Wisconsin time rule the checker uses (default)
Because no claim-type-specific sub-rule was identified in the brief, the checker applies the general/default 6-year limitations period as the baseline:
- General SOL Period (default): 6 years
- Wis. Stat. § 939.74(1)
https://codes.findlaw.com/wi/crimes-ch-938-to-951/wi-st-939-74/
In practical terms: if your worksheet allocates damages over more than 6 years from the trigger date you select, the checker will flag the mismatch for review.
When to run it
Run the checker early, before you commit to allocation outputs or share results. The goal is to confirm that your timeline and mapping logic are consistent before formulas and totals start propagating errors.
A simple, practical sequence:
Before you set allocation buckets
- Confirm the trigger date and the bucket start/end dates.
- Check that the bucket coverage aligns with the 6-year default window derived from Wis. Stat. § 939.74(1) (unless you intentionally structured the spreadsheet to go beyond it).
Immediately after you import or paste data
- If your data comes from a ledger, invoicing system, another spreadsheet, or an export from elsewhere, run checks right away.
- This helps catch:
- missing dates
- inconsistent date formats (e.g.,
MM/DD/YYYYvsDD/MM/YYYY) - stray rows created during copy/paste
After you adjust weights or allocation formulas
- Any change to denominators, normalization logic, or percentage inputs can shift totals.
- Re-run the checker right after formula or weight edits.
Before exporting final reports
- Treat “export” as a release step: run checks again so corrections (like a fixed date format) actually propagate to all buckets.
Quick checklist for each run:
Try the checker
Use DocketMath’s damages-allocation workflow here:
- Primary calculator: /tools/damages-allocation
Suggested test steps:
- Open /tools/damages-allocation
- Enter your core timeline inputs:
- Trigger date (the baseline for the checker’s default SOL alignment)
- Bucket range (the period you are allocating across)
- Add damages entries (or paste/upload them, depending on how your DocketMath session is set up).
- Run the spreadsheet checks first.
- If the checks pass, proceed to the allocation computation.
If you change any of the following, rerun the checker:
- trigger date (changes the default 6-year alignment)
- allocation period start/end (changes which buckets receive entries)
- weights/ratios (changes how amounts distribute)
- date format or column mapping (prevents silent misreads)
How outputs change when checks flag issues
The checker doesn’t just “note” problems—it helps you decide what to trust. Common patterns:
If dates exceed the 6-year default window
- Expect allocation outputs to reflect damages allocated outside your intended eligibility window.
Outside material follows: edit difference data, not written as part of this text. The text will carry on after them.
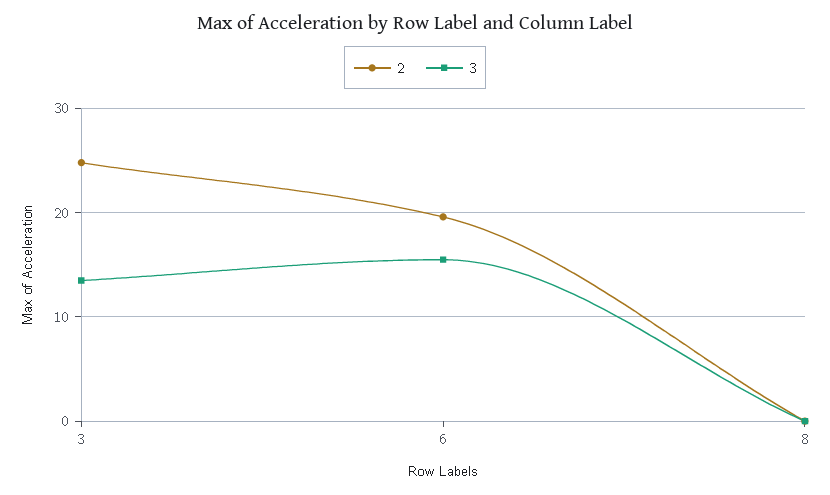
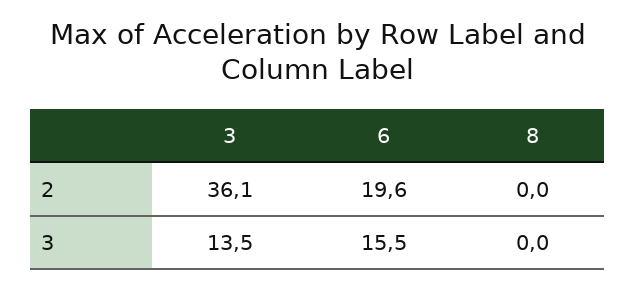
  {
    "2": {
-     "3": 25,
+     "3": 36.1,
      "6": 19.6,
      "8": 0
    },
    "3": {
      "3": 13.5,
      "6": 15.5,
      "8": 0
    }
  }

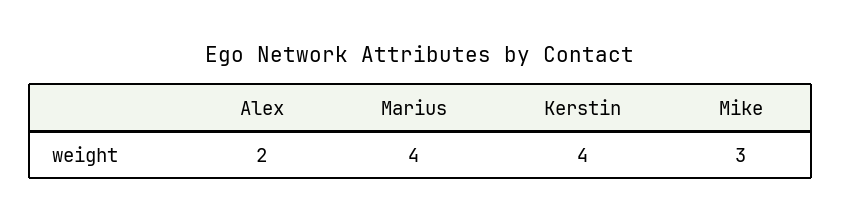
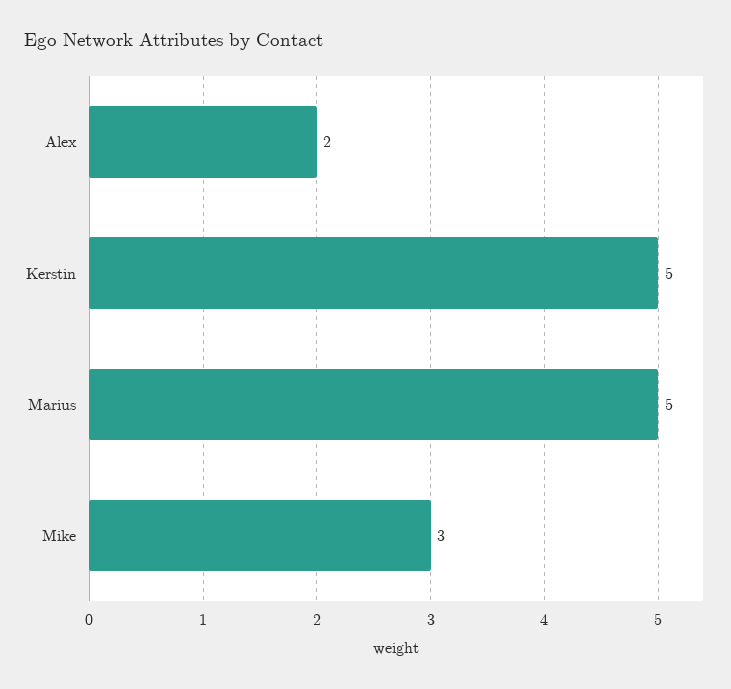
  {
    "Alex": 2,
-   "Marius": 4,
+   "Marius": 5,
-   "Kerstin": 4,
+   "Kerstin": 5,
    "Mike": 3
  }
- Correcting the trigger date or bucket range typically changes which buckets include entries and shifts totals.
If buckets don’t align
- Entries can land in the wrong bucket or fail to roll up.
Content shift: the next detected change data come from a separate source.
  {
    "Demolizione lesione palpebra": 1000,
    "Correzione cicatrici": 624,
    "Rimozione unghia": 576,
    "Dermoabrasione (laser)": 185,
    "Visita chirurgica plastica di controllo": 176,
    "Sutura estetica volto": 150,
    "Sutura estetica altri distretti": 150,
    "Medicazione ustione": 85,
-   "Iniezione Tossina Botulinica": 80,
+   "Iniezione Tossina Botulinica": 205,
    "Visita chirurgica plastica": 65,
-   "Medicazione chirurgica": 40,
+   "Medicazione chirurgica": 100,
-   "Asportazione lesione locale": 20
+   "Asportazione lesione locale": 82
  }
- Fixing bucket boundaries changes per-bucket totals and the final distribution.
If weights don’t sum or normalize
- Percent-based allocations can inflate or undercount damages.
- Correcting weights changes the distribution even if dates are correct.
Gentle note: This is not legal advice. DocketMath’s spreadsheet checks focus on internal consistency and jurisdiction-aware defaults (including Wisconsin’s 6-year baseline under Wis. Stat. § 939.74(1)). You should still review results for accuracy and suitability to your specific situation.